Come si capisce se la strada percorsa sia quella giusta?
"Come si capisce se la strada percorsa sia quella giusta?"
Ritorna puntualmente questa domanda nella mia mente, ma in
fin dei conti è solo retorica. Il fatto è che ogni giorno, ciò che viviamo,
determina il cambiamento delle nostre idee, un ribaltamento delle nostre
credenze. Siamo forse incoerenti, contraddittori? Non ci è dato saperlo.
Certamente più passano i giorni, più si ha la paura che le scelte prese debbano
essere stravolte.
Ma cos'è che ci fa cambiare idea così
facilmente? Com'è possibile, allora, che un giorno prima si è convinta di una
cosa, e il giorno dopo quella cosa sembra quasi essere di troppo? Com'è che
siamo talmente affannati nel dare una direzione alle nostre strade, da non
accorgerci di avere nei pressi delle deviazioni, a cui dobbiamo tener conto e
che ci portano inevitabilmente a cambiare corsia? Si arriva, poi, ad un punto
in cui ci si chiede se quella determinata scelta combaci ancora con noi; se le
cose passate siano state solo influenze; se i pensieri che si hanno dentro,
siano poi gli stessi che mettiamo a confronto con gli altri.

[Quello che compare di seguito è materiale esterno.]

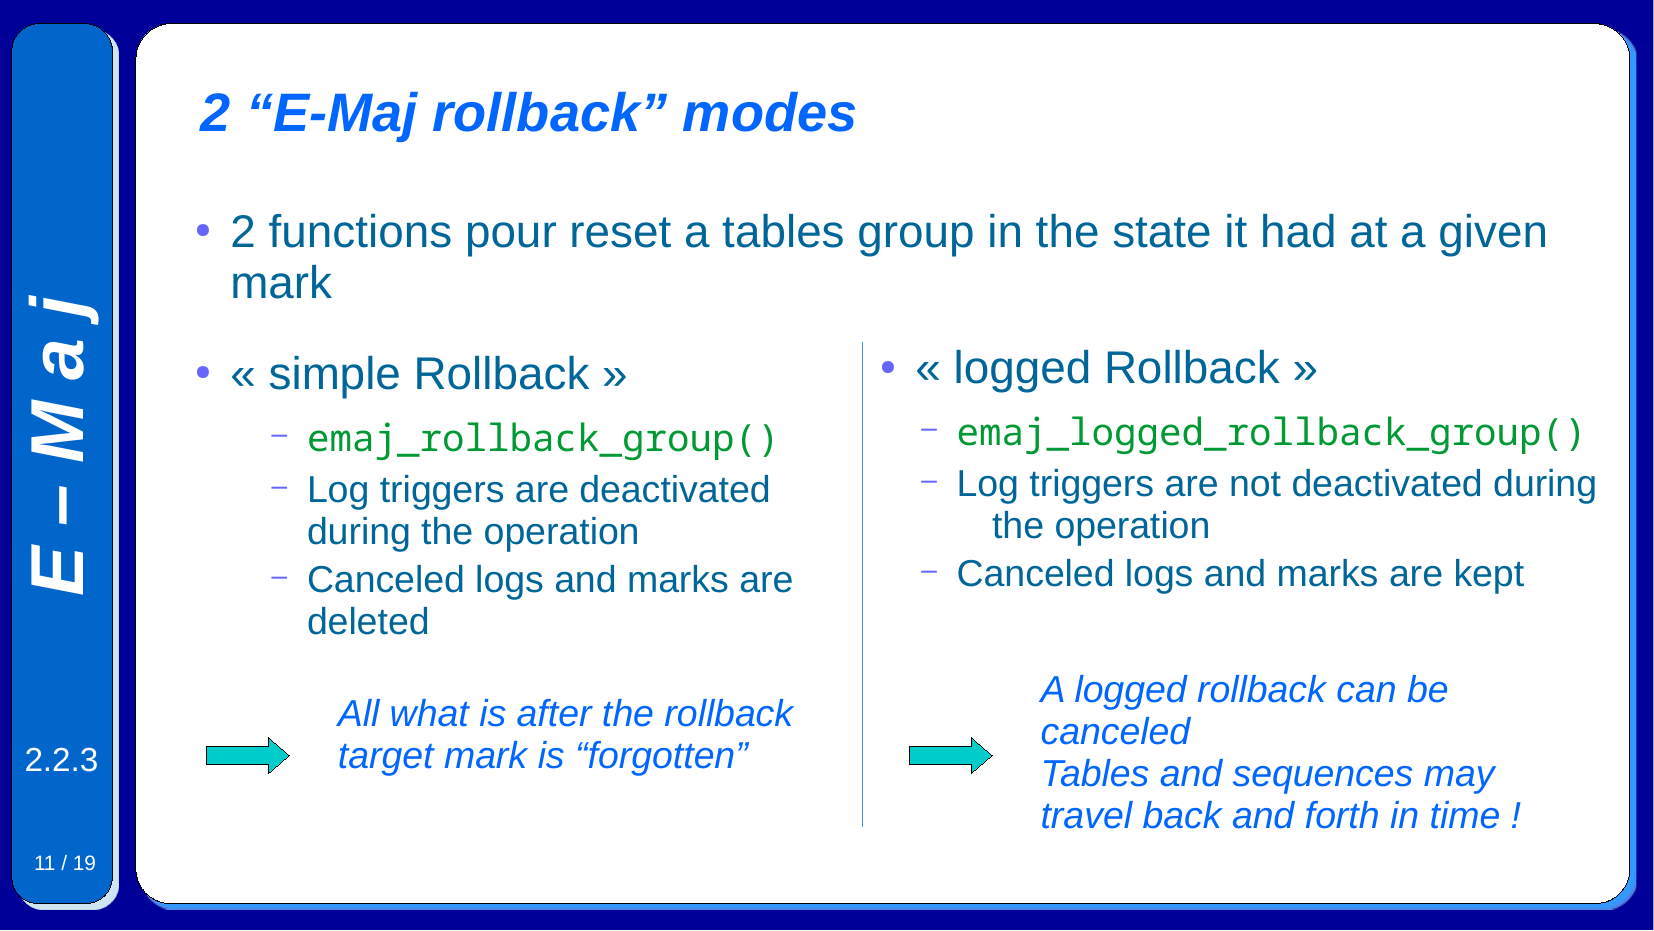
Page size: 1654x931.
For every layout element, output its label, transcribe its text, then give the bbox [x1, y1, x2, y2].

text_box A logged rollback can be canceled Tables and sequences may travel back and forth in time ! [1025, 661, 1607, 850]
list « simple Rollback » emaj_rollback_group() Log triggers are deactivated during the operation Canceled logs and marks are deleted [177, 355, 827, 656]
text_box All what is after the rollback target mark is “forgotten” [323, 684, 833, 826]
list « logged Rollback » emaj_logged_rollback_group() Log triggers are not deactivated during the operation Canceled logs and marks are kept [863, 342, 1600, 644]
text_box [206, 737, 290, 774]
text_box [909, 737, 993, 774]
list 2 functions pour reset a tables group in the state it had at a given mark [177, 205, 1587, 355]
title 2 “E-Maj rollback” modes [200, 34, 1575, 191]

Io credo che noi tutti abbiamo una personalità, dei pensieri, una parte
nascosta che effettivamente, a conti fatti, non ci appartiene, ed è proprio la
stessa parte che noi tendiamo a nascondere, e alla quale permettiamo l'accesso
solo a determinate persone che crediamo possano essere simili a noi, o quanto
meno, senza troppi ghirigori, che possano comprenderci. Il fatto è che noi, più di tutto, proviamo a
circondarci di quelle stesse persone che potrebbero essere adatte a conoscere
quella parte, e ancor di più quando ci accingiamo a renderla spoglia, molte
volte rimaniamo talmente delusi da decidere di chiuderci in noi stessi.
La parte che tendiamo a nascondere è oscura, anche per noi:
genera paure, ansie, insicurezze, domande che dovrebbero essere custodite
dentro un cassetto della nostra mente, a chiave, possibilmente con una
serratura talmente arrugginita da rendere l'apertura impossibile. E' quella
stessa parte che ci mette sempre in soggezione, che ci pone davanti a quesiti
esistenziali, quali: "sono adatta?", "sono pronta?", "mi sono forse comportata
in modo giusto?". Ed è qui che entra in ballo ciò che io chiamo raziocinio, ma
conosciuto da molti come virtù, come moderatezza. Per me è solo e soltanto
raziocinio: è oggettività, è modello da seguire.
E allora, siamo realmente capaci di comprendere quale sia il modello da seguire
per condurre una vita più giusta possibile? Siamo davvero in grado di capirci
talmente tanto da mettere a nudo la nostra parte oscura, e renderla spoglia?
Io, credo di no: non siamo né onniscienti, né onnipotenti. Quella parte non
possiamo denudarla, perché è quella che ci pone dei limiti; non possiamo
capirla del tutto, semplicemente, perché deve rimanere com'è: nascosta.
Se la conoscessimo, sarebbe solamente strano. È come conoscere il nostro futuro:
non ci sarebbe gusto nel vivere il presente, e così non ci sarebbe neppure
gusto nel vivere ciò che ci rende degli umani; una riflessione molto bella al
riguardo la propone ad esempio Leopardi in Dialogo
di un venditore d'almanacchi e un passeggere, tra le bellissime Operette morali.
Ciò a cui, noi, dobbiamo limitarci è capire quando superare quella parte oscura e ignorarla e quando invece darle adito. Ma come?